Hightouch is a Data Activation platform that connects and orchestrates data from sources to business tools. The platform manages the varying integrations and logic to activate data models from sources.
A Source is wherever business data is stored, ranging from a data warehouse, database, CSV, SFTP, or even a BI Tool. It is most commonly a source of truth for business data.
A Destination is a tool or service receiving data from a Source. This is typically where end-users consume data (outside of analysis). Hightouch integrates with 100+ Destinations including CRM systems, ad platforms, marketing automation, and support tools.
Both Sources and Destinations are configured in Hightouch by either logging in with OAuth or providing an API key. Hightouch is ever-growing to support more Sources and Destinations; check our changelog here!
In order for Hightouch to know what data to sync, a Model is defined. A Model organizes elements of data to be queried from a data source. For most Sources, a Model is defined with SQL; Hightouch sends the SQL directly to the Source to query data. Alternatively, a Model can be defined with dbt Models or Looker Looks to leverage existing data models.
Hightouch’s Visual Audience Builder can be used to segment a Model to build audiences or cohorts of data (with no code) before syncing the data to a destination tool. This process creates an Audience that generates SQL that acts as a segmented Model.
Regardless of how a Model is built, it is configured with a unique Primary Key that is used by Hightouch to search and keep track of records. This is important to ensure Hightouch is only syncing new and updated data to a destination tool. How Hightouch manages difference checking will be covered in Diffing.
Once Hightouch knows what data model to query from a Source, a Sync is configured to map the data from the Source to the Destination. The Sync manages how a Destination will receive data from the Source as well as the frequency of the pipeline. A Sync can be scheduled to trigger periodically, manually, or automatically via Airflow Operator, dbt Cloud, or the REST API.
The configuration of a Sync varies from Destination to Destination, but for the most part, the experience is the same; declaratively map data from Source fields to Destination fields and determine a sync mode (Upsert, Insert, Update, etc). Some Destinations will have different sync types for varying data types, such as Users vs Accounts vs Events.
A single Model can be configured with multiple Syncs to different Destinations. For example, a Model containing customer data is commonly configured to sync between Sales (ie Salesforce), Marketing (ie Iterable), and Support (ie Zendesk) tools.
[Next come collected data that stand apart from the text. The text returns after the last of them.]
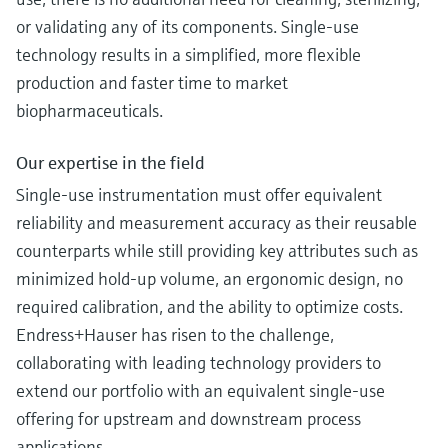
or validating any of its components. Single-use
technology results in a simplified, more flexible
production and faster time to market
biopharmaceuticals.
Our expertise in the field
Single-use instrumentation must offer equivalent
reliability and measurement accuracy as their reusable
counterparts while still providing key attributes such as
minimized hold-up volume, an ergonomic design, no
required calibration, and the ability to optimize costs.
Endress+Hauser has risen to the challenge,
collaborating with leading technology providers to
extend our portfolio with an equivalent single-use
offering for upstream and downstream process
applications.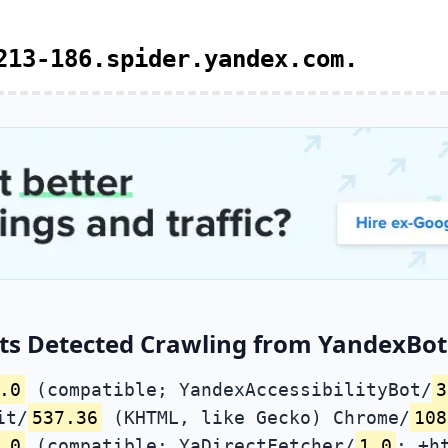
213-186.spider.yandex.com.
ts Detected Crawling from YandexBot 
.0
(compatible; YandexAccessibilityBot/
3
it/
537.36
(KHTML, like Gecko) Chrome/
108
.0
(compatible; YaDirectFetcher/
1.0
; +h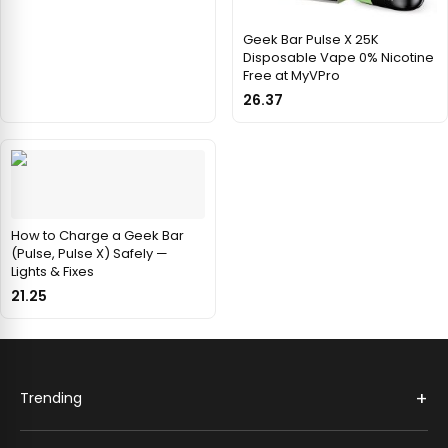
Geek Bar Pulse X 25K
Disposable Vape 0% Nicotine
Free at MyVPro
26.37
How to Charge a Geek Bar
(Pulse, Pulse X) Safely —
Lights & Fixes
21.25
+
Trending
Doing so enables all business tools to leverage the same source of truth.
Hightouch employs diffing to ensure the platform doesn’t send excessive requests for all rows in a Model every time a sync triggers; only deltas in your data model are synced to your destinations. A record of the data mapped and synced between a Model and a Destination (the diff file) is updated after each run. When a new Sync runs, the diff file is used to identify incremental changes to the Model. This is how Hightouch is able to only send requests for new and changed data in a Model.
The Primary Key specified in the Model is used as a waypoint to search and track records. When a new Sync triggers, Hightouch compares the Primary Keys in the new dataset with the previous dataset in the diff file. If the Primary Key for a record exists in both the new dataset and in the diff file, Hightouch scans the columns for any changes to the data. If the Primary Key is missing in the new dataset, Hightouch considers this a deleted record, whereas if the Primary Key is missing in the diff file, Hightouch considers this a new record.
By default, the diffing compute is done by Hightouch’s infrastructure (local diffing) and does not require WRITE permissions back to the Source. Alternatively, diffing can be done entirely in your warehouse with warehouse planning. This process has Change Data Captrue computing done within the Source warehouse to achieve faster syncs at higher volumes. This gives you the flexibility of providing write or read-only access to your warehouse with no loss in functionality.
Hightouch only tracks changes in columns based on the fields mapped in a Sync configuration. For example, if only 10 fields are being mapped in a Sync from a Model that queries 20 fields, Hightouch will only track these 10 fields.
Hightouch only compares the diff file from a current sync with the most recent diff file from that sync. Hightouch doesn’t maintain a historical record of all rows and all columns (fields) that have ever been sent.
If a row drops out of a Sync, it's considered a new row even though the row may have been sent in the past. Hightouch doesn't store all primary keys that have ever been sent. Consequently, Hightouch recommends the following 'best practice':
Your warehouse should be your single source of truth. It is not a good practice to update data only in your end tool.
When Hightouch executes a Sync, the platform runs a query against the specified Source and syncs the generated diff file to an cloud bucket where the diff check occurs. This is considered local diffing, and it can be hosted either on Hightouch's infrastructure or your own infrastructure.
If warehouse planning is enabled, instead of moving the diff file to a cloud bucket, Hightouch will store and compute the diff checking directly in the Source. There is a significant speed difference when using warehouse planning when dealing with millions or hundreds of millions of records.